After the Biden administration failed to meet its target of vaccinating 70 percent of Americans by July 4, the president suggested he may turn to drastic measures to boost vaccination rates, including sending people "door-to-door – literally knocking on doors." The remark earned swift criticism. Rep. Pat Fallon (R-Texas) tweeted, "BIG red flags anytime the federal government is 'going door to door.'" His colleague, Rep. Chip Roy (R-Texas) agreed that federal door-to-door visits are "only really contemplated in Constitution for the census." Despite the criticism, White House Press Secretary Jen Psaki reiterated the White House's focus on "targeted community door-to-door outreach" as one strategy for combating the coronavirus. The White House has a tin ear for the concerns of private citizens.
One concern regards the right to privacy, specifically "the right of the people to be secure in their persons, houses, papers, and effects, against unreasonable searches," per the Fourth Amendment. Federal law strictly protects access to medical history -- like vaccinations -- a fact abortion activists exploit by claiming that the decision to abort should be kept between a woman and her doctor (the difference is that abortion is not healthcare). But abortion activist Xavier Becerra, Biden's Secretary of Health and Human Services, insisted today that knowing whether a person has been vaccinated for COVID is "absolutely the government's business." Why the double standard?
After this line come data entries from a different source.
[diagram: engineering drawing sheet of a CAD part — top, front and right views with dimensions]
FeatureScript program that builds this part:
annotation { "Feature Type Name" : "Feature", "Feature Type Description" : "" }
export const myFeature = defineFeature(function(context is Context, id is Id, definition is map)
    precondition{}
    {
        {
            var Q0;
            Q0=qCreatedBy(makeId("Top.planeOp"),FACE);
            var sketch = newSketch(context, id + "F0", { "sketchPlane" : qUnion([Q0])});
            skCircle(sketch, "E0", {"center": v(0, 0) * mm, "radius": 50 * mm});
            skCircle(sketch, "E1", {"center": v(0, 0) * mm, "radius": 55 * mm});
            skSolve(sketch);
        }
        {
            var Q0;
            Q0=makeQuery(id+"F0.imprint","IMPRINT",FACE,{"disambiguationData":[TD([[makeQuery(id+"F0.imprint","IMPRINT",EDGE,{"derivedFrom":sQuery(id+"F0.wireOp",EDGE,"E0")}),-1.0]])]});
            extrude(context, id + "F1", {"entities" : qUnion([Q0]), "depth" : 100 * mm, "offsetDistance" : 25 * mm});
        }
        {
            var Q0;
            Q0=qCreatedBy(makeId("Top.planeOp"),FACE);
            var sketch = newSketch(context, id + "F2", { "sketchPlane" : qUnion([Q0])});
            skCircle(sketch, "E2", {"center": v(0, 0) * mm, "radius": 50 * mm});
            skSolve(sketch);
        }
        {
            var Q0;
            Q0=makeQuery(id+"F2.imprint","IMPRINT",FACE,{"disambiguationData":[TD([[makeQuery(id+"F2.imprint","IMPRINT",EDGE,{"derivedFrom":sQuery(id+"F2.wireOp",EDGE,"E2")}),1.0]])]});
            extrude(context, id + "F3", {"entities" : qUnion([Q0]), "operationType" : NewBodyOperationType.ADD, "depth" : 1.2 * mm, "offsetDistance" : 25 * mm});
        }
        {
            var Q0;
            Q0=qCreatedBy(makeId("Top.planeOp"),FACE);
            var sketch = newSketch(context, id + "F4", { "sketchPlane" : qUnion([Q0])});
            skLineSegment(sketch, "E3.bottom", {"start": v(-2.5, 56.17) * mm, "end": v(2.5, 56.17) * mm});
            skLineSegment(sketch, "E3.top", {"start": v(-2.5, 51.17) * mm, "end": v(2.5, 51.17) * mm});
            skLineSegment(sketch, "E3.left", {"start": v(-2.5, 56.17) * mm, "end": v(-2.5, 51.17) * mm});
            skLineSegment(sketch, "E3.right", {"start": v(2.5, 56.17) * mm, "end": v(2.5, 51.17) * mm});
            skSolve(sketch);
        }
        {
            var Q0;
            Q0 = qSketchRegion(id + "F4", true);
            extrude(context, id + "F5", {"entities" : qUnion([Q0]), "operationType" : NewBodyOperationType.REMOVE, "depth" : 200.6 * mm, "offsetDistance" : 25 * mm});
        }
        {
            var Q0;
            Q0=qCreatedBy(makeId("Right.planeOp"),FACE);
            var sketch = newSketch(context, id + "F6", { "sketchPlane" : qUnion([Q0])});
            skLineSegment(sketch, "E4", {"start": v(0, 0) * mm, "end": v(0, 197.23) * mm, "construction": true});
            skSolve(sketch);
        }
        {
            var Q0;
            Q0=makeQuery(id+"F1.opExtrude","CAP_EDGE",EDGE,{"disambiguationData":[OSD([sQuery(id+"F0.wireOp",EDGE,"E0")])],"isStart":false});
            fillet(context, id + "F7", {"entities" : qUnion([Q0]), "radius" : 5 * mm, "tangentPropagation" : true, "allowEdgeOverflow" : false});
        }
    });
Related to privacy, Americans could face retaliation if the government forced them to disclose their vaccination status, and it was leaked. The Supreme Court just struck down a California law (formerly championed by Xavier Becerra), in part due to concerns over retaliation from leaked confidential information. "The Left is now politicizing this issue of the COVID-19 vaccine," said Rep. Ralph Norman (R-S.C.), so a door-to-door campaign could lead to intimidation or worse. Norman warned "there appears to be [studies] targeting of Republican males" for their lower vaccination rates. The mafia, too, was known for its "targeted community door-to-door outreach" -- and baseball bats.
To date, Psaki and Biden have insisted that the door-to-door outreach is purely to spread information. In mellow tones, they laugh off conservative warnings about mandatory vaccine targeting, just like the Left laughed off conservative warnings of CRT in schools and of transgender ideology following gay marriage, following legalization of homosexual behavior. See the pattern?
President Biden's latest policy flub demonstrates his misunderstanding of Americans' relationship to their government that led to the vaccination shortfall in the first place. As Norman said, Biden believes "the government is our keeper." He believes vaccination rates are low because people don't know they should get vaccinated. He expects people to get the vaccine simply because the government tells them to. Biden does not expect Americans to act rationally and make their own decisions, so he feels no need to persuade them with reasoned arguments. There's no other way to explain Biden's pathetic rhetoric like, "It sounds corny, but it's a patriotic thing to do."
But this is America, where people are free to make their own decisions for themselves and their families. Rep. Kevin Brady (R-Texas) explained, "The burden is on [Biden and Harris] to make sure people understand these vaccines are safe." Ever since his vaccine skepticism in September 2020, Biden has failed to fulfill the burden of moral suasion Americans expect from a president. For instance, the president could end the public transportation mask mandate for vaccinated people. What won't persuade Americans -- particularly conservatives -- to get the vaccine is federal intimidation tactics. When Biden's persuasion campaign without persuasion fails, what more draconian tactics will he turn to?